• _Deine Aufgaben_
1 - Mit welcher Auszeichnung wurde Max Seidenspinner laut dem Abschnitt über ihn im Jahr 1953 geehrt?
2 - Wähle aus den Datensätzen jede Zeile aus, in der das Wort „hathihi“ vorkommt, und schreib sie ab. Auf Groß- und Kleinschreibung kommt es an.

Max Seidenspinner (1912-1989),
Musikmeister, Komponist und Dirigent
aus Ingolstadt

 

Seidenspinner
Das Bild zeigt den Ingolstädter Musikmeister Max Seidenspinner, der sich bis zu seinem Wegzug nach München im Jahre 1956 bei der Ingolstädter Bevölkerung größter Beliebtheit erfreute. Seidenspinner wurde 1953 in Anerkennung seiner besonderen Verdienste um das Deutsche Lied mit der silbernen Ehrennadel des Deutschen Sängerbundes ausgezeichnet.

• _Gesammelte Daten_
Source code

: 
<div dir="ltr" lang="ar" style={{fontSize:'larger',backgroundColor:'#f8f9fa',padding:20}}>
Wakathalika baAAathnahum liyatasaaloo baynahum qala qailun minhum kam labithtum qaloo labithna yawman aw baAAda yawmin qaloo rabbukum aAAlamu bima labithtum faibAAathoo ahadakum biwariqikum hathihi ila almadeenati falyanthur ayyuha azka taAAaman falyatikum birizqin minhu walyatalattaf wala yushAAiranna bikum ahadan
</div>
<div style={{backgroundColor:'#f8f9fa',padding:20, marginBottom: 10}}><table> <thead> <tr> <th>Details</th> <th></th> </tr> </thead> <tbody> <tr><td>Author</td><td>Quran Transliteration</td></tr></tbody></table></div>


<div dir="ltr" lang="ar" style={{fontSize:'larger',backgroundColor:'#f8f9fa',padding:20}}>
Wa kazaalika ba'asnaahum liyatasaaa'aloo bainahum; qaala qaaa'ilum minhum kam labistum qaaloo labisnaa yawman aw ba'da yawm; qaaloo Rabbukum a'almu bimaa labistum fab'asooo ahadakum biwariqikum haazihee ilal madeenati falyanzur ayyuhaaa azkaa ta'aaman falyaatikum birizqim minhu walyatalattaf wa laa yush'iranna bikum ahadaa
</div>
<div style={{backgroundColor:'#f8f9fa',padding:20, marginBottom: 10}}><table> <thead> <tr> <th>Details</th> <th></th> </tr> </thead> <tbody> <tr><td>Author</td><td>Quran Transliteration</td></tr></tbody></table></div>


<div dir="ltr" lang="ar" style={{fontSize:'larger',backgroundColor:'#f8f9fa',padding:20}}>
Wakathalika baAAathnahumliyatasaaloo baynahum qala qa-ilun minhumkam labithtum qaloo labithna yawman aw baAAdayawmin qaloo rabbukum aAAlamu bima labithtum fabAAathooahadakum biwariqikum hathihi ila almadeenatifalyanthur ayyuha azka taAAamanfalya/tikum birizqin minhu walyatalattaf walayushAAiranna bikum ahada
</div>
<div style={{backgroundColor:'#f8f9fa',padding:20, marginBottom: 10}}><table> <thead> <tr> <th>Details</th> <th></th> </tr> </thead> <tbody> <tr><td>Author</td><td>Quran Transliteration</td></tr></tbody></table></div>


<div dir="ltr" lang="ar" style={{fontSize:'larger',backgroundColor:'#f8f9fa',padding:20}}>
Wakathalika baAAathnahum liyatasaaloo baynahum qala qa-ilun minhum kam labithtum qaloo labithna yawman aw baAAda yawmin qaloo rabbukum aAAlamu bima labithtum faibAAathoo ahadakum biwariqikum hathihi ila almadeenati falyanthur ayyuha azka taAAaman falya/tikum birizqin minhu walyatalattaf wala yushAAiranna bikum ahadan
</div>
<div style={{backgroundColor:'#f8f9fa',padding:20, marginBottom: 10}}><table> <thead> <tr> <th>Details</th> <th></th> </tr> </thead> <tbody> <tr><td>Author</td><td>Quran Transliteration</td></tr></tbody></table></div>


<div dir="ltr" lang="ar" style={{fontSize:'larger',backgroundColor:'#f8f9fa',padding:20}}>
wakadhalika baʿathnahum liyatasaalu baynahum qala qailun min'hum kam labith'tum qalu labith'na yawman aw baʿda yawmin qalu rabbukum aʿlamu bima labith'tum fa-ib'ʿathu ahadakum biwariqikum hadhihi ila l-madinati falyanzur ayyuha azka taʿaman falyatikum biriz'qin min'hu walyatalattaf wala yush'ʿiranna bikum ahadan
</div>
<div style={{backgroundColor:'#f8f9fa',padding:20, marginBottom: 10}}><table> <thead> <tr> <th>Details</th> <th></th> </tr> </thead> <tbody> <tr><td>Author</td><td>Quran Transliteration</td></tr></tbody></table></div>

• _Gegebene Antworten_
1 - Mit der silbernen Ehrennadel des Deutschen Sängerbundes.

2 -
Wakathalika baAAathnahum liyatasaaloo baynahum qala qailun minhum kam labithtum qaloo labithna yawman aw baAAda yawmin qaloo rabbukum aAAlamu bima labithtum faibAAathoo ahadakum biwariqikum hathihi ila almadeenati falyanthur ayyuha azka taAAaman falyatikum birizqin minhu walyatalattaf wala yushAAiranna bikum ahadan
Wakathalika baAAathnahumliyatasaaloo baynahum qala qa-ilun minhumkam labithtum qaloo labithna yawman aw baAAdayawmin qaloo rabbukum aAAlamu bima labithtum fabAAathooahadakum biwariqikum hathihi ila almadeenatifalyanthur ayyuha azka taAAamanfalya/tikum birizqin minhu walyatalattaf walayushAAiranna bikum ahada
Wakathalika baAAathnahum liyatasaaloo baynahum qala qa-ilun minhum kam labithtum qaloo labithna yawman aw baAAda yawmin qaloo rabbukum aAAlamu bima labithtum faibAAathoo ahadakum biwariqikum hathihi ila almadeenati falyanthur ayyuha azka taAAaman falya/tikum birizqin minhu walyatalattaf wala yushAAiranna bikum ahadan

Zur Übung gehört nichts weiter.